Whether sour economic times increase mental illness is something of a chicken or egg conundrum. People have long turned to the bottle or to drugs under periods of great stress, this is true. Whether this proclivity is a result of a diagnosable psychiatric illness or addiction depends on the person. It is true, however, that people with greater financial stability and without a cultural bias are more likely to pursue treatment.

Essential to proper treatment and recovery is an active family, if not community involvement. The worst cases I observed as a patient were those who had no social network or means of support. Born into severely dysfunctional environments from the very outset, these people never stood a chance. I maintain strongly that a majority of societal ills are a result of detachment and distance from what is needed most. In this case, I mean basic compassion, as well as adequate emotional, familial, and financial resources.

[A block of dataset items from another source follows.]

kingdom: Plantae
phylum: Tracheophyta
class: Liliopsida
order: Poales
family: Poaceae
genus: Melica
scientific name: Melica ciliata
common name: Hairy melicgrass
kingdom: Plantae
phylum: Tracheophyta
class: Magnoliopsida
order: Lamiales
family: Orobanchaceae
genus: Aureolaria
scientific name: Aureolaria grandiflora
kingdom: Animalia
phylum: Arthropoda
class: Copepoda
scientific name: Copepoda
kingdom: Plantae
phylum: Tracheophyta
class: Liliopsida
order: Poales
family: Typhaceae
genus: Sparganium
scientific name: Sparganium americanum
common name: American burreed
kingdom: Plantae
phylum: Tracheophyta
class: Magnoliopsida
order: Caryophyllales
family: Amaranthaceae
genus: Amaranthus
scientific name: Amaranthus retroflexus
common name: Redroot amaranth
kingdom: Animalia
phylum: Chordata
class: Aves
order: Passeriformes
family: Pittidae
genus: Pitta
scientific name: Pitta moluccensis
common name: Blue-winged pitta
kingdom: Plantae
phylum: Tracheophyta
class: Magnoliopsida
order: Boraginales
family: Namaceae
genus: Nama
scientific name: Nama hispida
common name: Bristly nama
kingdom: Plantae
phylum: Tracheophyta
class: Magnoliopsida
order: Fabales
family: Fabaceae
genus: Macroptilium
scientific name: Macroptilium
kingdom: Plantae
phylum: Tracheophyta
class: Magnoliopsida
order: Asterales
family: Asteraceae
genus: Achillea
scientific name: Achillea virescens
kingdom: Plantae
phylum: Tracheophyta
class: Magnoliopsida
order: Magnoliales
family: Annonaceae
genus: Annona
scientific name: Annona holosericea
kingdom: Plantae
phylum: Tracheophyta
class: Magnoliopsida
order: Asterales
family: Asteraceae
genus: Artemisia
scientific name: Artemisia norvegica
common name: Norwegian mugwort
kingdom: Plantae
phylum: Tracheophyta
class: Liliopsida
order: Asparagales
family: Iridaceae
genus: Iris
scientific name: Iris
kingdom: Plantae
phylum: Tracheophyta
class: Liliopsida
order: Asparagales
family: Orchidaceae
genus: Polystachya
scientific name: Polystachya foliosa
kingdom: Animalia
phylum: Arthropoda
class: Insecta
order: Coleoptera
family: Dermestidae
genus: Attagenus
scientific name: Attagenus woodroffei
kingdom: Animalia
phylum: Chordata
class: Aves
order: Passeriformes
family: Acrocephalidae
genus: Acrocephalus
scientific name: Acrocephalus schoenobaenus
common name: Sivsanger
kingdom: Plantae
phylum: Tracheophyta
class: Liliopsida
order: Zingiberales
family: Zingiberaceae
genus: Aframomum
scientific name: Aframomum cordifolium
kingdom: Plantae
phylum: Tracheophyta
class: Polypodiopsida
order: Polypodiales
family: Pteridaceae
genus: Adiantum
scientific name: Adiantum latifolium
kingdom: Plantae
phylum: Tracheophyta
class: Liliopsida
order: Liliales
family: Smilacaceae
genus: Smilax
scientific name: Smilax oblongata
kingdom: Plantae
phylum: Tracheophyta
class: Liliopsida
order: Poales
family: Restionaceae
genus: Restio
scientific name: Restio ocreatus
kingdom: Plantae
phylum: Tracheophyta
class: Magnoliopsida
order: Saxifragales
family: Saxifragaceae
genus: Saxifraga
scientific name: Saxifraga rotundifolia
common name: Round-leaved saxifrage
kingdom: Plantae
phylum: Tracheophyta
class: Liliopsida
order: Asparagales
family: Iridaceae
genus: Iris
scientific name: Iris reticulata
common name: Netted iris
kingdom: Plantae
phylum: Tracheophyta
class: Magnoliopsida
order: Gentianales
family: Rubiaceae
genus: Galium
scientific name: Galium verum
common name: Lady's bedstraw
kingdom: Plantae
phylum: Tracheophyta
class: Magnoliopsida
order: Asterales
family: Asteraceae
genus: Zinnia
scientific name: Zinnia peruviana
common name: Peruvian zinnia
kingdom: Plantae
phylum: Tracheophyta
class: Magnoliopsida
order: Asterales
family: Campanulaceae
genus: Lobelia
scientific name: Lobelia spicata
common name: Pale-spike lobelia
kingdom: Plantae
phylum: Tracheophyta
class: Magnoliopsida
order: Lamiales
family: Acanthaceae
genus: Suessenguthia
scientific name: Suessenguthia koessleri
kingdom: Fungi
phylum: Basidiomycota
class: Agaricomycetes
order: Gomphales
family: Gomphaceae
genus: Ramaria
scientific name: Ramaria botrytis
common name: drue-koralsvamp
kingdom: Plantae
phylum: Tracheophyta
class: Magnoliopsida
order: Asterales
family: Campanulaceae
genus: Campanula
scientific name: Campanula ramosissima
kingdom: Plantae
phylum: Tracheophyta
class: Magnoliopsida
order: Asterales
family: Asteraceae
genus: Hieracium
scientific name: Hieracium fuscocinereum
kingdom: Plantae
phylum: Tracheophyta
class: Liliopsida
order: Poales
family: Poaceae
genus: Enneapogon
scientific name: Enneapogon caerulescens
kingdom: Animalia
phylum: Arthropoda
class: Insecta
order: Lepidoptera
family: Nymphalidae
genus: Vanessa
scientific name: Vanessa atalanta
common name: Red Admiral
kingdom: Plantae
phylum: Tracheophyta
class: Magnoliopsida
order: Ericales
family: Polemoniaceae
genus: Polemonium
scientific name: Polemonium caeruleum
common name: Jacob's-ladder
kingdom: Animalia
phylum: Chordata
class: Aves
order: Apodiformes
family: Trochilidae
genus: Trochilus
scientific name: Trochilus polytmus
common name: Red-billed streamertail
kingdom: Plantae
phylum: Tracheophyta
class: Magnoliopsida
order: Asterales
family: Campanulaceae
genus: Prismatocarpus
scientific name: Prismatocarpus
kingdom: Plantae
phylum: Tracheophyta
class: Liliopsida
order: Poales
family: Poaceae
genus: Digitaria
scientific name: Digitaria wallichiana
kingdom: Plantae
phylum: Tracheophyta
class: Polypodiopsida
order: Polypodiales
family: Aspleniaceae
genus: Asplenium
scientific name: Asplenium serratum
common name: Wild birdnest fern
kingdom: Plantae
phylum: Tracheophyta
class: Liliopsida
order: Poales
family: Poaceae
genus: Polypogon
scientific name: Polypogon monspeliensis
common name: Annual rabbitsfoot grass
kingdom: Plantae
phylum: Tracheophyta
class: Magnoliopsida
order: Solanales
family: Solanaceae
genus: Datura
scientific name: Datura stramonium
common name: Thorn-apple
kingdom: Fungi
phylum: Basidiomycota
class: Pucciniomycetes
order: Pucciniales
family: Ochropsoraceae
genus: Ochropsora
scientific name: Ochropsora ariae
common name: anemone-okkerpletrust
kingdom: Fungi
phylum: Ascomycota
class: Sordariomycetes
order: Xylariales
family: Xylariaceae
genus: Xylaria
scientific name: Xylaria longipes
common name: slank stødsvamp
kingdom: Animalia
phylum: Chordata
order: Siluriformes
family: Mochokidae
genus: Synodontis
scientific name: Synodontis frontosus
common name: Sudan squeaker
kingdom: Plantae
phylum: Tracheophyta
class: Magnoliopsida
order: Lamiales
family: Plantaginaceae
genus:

My own hope is to see a cure for bipolar disorder within my lifetime. But, I also have to concede that this desire is a tall order. In many ways, psychiatry remains in a vastly primitive state. Doctors and researchers have made considerable strides in treating of many instances of cancer, for example, but mental illness is much more complicated. The science of addiction is a similarly misunderstood discipline. Both have been present from the beginning of recorded history. Until the next big breakthrough, we may have to treat the effects before we even scratch the surface of the causes.